Marco Bellocchio, Giovanna Mezzogiorno e Filippo Timi alla presentazione di VincereScheggia 1 di Andrea Giordano

La serata di ieri ha visto passare in concorso il primo e unico film italiano, Vincere, di Marco Bellocchio, presentato per la stampa intorno alle 19. Bellocchio, che qui a Cannes passa per la sesta volta in concorso (in realtà in tanti anni è stato presente anche in tutte le altre sezioni della kermesse), è la “speranza” italiana del programma principale, che l’anno scorso ci ha regalato le gioie di Gomorra e Il Divo.

Un film sicuramente non facile da comprendere, quello del regista emiliano, che esplora la vita privata del non ancora Duce, in particolare sul figlio segreto, Benito Albino, avuto dalla sua prima moglie (matrimonio però mai accertato e documentato), Ida Dalser. È una storia d’amore ma anche di grande sofferenza: la carriera politica di Mussolini degli inizi, il, il figlio, e poi l’abbandono e l’emarginazione – indifferenza per i due, fino all’epilogo tragico, sia per la Dalser, che per il figlio (oramai grande), che rinchiusi nello scenario manicomiale troveranno la morte. Bellocchio fa così luce su uno degli aspetti del Duce nella sua ascesa al potere, ovvero quell’ “utilizzo” della donna, Rachele, moglie ufficiale, e in primis della Dalser. Quest’ultima vita come una sorta di eroina tragica, tenace, lucida, ma anche fortemente contraddittoria, che per amore di Mussolini, rinunciò a tutto, perdendo però così tutto. E la conferma arriva ancora una volta da Giovanna Mezzogiorno. La sua intelligenza recitativa è disarmante. Un personaggio, quello interpretato, che come ha detto “ha avuto bisogno non solo di studio e letture, ma anche di un training con una coreografa, per un ruolo che oltre che essere emozionale, è stato anche fortemente fisico”. Bravo anche Filippo Timi, nei panni del giovane Mussolini (ma anche del figlio cresciuto della Dalser), che anche se appare un po’ troppo caricaturale nell’interpretazione, non pecca certamente di banalità. Lo stesso Duce, osannato dalla folla, che vediamo nei tanti frammenti d’epoca concessi dall’Istituto Luce e montati ad arte da Francesca Calvelli, (bellissima tra l’altro la fotografia di chiaroscuri di Daniele Ciprì), oggi ci appare davvero quasi come un mancato attore, una caricatura teatrale, un indiretto terzo attore per Bellocchio.

## Cosa fare
Elenca tutti i titoli di film nominati nel brano fornito.

## Dati di partenza
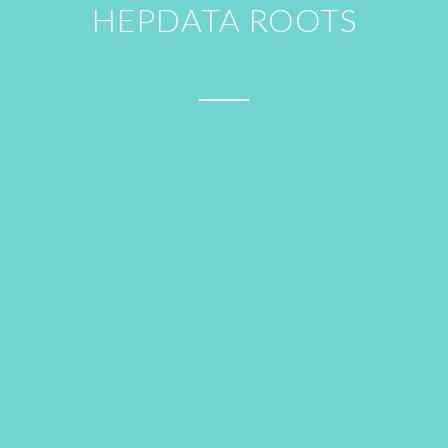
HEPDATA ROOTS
---
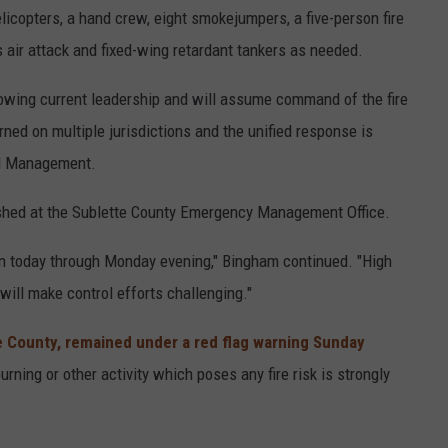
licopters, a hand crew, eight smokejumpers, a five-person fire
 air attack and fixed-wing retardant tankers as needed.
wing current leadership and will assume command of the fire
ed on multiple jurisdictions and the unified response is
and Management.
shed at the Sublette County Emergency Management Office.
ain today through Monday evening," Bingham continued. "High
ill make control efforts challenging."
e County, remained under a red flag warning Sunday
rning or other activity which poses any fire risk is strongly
* * *
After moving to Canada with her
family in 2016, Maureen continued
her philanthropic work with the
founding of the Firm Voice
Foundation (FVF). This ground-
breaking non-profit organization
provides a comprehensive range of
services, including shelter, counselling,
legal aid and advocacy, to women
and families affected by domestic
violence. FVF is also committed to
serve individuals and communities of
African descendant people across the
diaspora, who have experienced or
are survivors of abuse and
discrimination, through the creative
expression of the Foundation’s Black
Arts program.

## Soluzione
Vincere, Gomorra, Il Divo.